One of the more curious aspects of Christ’s resurrection appearances are the stories told of Him not being recognized at first. I have heard what seem to me to be silly explanations – that “the disciples were grief stricken and therefore did not recognize Him” – is one that seems completely implausible to me.
It seems implausible primarily because grief does not work in such a manner. Indeed, my own acquaintance with grief (I once worked as a grief counselor), is that we are more likely to think we see somebody deceased even when we do not. This would be the opposite experience as related in the resurrectional accounts. The Scriptural accounts of the resurrection reveal something of great importance – that of how we must know Christ (and one another).
Many times our knowledge of other people is based on something objective – their face, their height, the color of their hair, their weight, their body-type, etc. In many extreme cases we see someone less as who they are and more as what they are. In modern parlance, we objectify one another. Instead of encountering each other as persons – we frequently encounter each other as objects. Just a few clicks away from this webpage lies a world of objectification – the pornography that drives the internet (it makes some people a lot of money).
It is not just sexuality that makes others into objects. Many cannot see beyond the color of skin, or the shape of a nose, or the clothes someone wears. While doing graduate studies at Duke some years back, I worked for a while as a medical secretary at the University Hospital. I also worked on the weekends as an interim priest at a local Church. I began to notice that when I walked by parishioners who knew me on Sunday (in my vestments) I would be completely unseen as I was dressed in “civilian” clothes for my secretarial work. It gave me the strange sense that only by wearing a clerical collar could I be visible to some. It also made me realize that on Sundays, I was a collar, or a set of vestments, and perhaps not myself at all.
All of this has a certain legitimate aspect to it. I understand that a priest is also a symbol, that his vestments point beyond himself to Another and to a priesthood in which he can only partake but never make his own.
But it is also true that Christ was not recognized by those who would not see Him as person. Mary Magdalene failed to recognize Him (mistaking Him for the gardener) until He spoke her name, “Mary.” At this introduction of relationship, Mary saw the risen Christ for who He is. Others found that they recognized Him in the reading of Scripture and the breaking of bread.
Thus the Church continues to approach Christ through Scripture and the breaking of bread. We continue to approach Him as person – to know Christ as who and not as what.

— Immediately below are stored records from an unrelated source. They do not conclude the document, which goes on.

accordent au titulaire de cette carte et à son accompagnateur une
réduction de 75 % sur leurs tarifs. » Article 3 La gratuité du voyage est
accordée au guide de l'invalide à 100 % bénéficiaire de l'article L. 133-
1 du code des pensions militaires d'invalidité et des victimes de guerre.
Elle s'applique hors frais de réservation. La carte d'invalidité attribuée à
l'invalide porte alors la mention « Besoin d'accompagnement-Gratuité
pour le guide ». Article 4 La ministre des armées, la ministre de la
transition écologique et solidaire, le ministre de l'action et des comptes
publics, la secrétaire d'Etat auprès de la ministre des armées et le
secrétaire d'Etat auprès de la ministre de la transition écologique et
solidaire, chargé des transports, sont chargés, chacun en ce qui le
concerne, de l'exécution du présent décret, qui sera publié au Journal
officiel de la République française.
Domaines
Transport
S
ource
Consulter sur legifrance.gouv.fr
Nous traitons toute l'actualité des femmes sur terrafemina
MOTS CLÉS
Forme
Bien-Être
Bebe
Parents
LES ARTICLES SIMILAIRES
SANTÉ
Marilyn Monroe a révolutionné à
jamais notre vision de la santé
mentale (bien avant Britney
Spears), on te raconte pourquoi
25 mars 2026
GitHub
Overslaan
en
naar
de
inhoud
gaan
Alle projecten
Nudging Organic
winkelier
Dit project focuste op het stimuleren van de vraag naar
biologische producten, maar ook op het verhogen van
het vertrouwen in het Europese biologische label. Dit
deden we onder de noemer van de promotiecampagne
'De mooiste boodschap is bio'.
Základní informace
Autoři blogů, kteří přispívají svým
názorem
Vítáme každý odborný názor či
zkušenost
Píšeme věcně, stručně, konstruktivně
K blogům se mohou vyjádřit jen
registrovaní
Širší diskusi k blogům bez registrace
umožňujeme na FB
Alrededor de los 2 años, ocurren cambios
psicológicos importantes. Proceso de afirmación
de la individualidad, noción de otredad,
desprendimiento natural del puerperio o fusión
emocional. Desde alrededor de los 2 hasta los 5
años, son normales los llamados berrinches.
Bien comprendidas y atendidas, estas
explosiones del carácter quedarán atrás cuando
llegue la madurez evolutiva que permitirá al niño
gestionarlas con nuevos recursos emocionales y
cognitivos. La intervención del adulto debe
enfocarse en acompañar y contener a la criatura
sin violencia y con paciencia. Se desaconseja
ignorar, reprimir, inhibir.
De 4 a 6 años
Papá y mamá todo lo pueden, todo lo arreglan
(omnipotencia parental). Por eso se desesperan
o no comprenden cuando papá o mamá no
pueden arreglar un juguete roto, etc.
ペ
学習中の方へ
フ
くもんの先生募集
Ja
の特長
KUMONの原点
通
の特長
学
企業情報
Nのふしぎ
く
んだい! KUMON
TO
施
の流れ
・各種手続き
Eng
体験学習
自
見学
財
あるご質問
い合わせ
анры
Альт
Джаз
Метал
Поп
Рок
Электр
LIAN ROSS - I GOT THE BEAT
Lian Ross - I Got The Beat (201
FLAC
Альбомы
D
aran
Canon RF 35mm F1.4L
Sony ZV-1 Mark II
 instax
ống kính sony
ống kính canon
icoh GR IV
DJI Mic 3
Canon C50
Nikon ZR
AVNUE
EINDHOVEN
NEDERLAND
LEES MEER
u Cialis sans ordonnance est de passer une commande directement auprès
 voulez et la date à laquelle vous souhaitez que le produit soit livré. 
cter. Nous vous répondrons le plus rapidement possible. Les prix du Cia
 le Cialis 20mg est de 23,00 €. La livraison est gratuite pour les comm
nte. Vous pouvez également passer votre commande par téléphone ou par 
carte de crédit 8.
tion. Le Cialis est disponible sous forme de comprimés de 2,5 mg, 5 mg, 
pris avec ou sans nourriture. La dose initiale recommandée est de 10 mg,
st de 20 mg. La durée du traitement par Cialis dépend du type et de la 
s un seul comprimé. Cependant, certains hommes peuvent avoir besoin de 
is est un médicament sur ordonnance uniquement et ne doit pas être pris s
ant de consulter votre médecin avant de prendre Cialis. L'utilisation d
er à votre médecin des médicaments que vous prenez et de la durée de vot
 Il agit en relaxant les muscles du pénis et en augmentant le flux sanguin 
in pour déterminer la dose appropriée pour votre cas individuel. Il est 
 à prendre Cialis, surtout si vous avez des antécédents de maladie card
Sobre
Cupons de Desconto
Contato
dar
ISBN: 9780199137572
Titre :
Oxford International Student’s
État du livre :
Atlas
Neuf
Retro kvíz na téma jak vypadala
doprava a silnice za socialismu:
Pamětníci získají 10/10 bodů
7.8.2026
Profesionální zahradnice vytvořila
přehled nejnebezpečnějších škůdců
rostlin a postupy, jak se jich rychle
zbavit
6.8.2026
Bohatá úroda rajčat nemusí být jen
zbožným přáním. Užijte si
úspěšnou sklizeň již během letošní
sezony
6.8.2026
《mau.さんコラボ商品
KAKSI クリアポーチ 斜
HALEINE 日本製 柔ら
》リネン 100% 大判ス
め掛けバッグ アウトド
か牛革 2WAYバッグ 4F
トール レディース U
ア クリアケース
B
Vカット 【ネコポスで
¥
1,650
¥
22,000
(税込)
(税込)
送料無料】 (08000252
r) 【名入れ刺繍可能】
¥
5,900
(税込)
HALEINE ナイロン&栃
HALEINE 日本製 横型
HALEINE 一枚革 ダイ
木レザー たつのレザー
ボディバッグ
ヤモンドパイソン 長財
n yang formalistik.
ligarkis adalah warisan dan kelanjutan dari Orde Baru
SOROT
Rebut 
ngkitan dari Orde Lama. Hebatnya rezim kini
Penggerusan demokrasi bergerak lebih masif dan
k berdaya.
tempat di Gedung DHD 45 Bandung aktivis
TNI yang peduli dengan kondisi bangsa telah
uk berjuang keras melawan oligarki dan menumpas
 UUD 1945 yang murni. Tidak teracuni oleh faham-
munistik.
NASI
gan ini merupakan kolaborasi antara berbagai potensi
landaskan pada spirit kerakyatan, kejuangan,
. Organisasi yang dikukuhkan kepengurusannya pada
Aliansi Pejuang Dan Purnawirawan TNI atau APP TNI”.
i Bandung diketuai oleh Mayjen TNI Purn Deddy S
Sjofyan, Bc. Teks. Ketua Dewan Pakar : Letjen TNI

Many people walk past us on any given day. We see them and yet we don’t see them. The same can be true of those who are standing or sitting with us in Church (I know some Orthodox sit). We see them and yet we don’t. This is always true so long as the other remains a what: “the man with the funny voice;” “the woman with the offending perfume;” “the one who disagreed with me last week at coffee hour.” These are all characteristics of “what”: people who have become objects and no longer exist for us as persons.
How do we know one another? Very rarely do we know another. True knowledge comes only as gift (requiring freedom and love) and must be received with cherished joy. It is partly for this reason that the icons of saints never portray them in profile (which would objectify them) but always face to face (in relationship with us). The Scriptures promise us that in the End, “we shall know, even as we are known” (1 Corinthians 13:12). But before that, it seems to me, we must learn to know in the first place.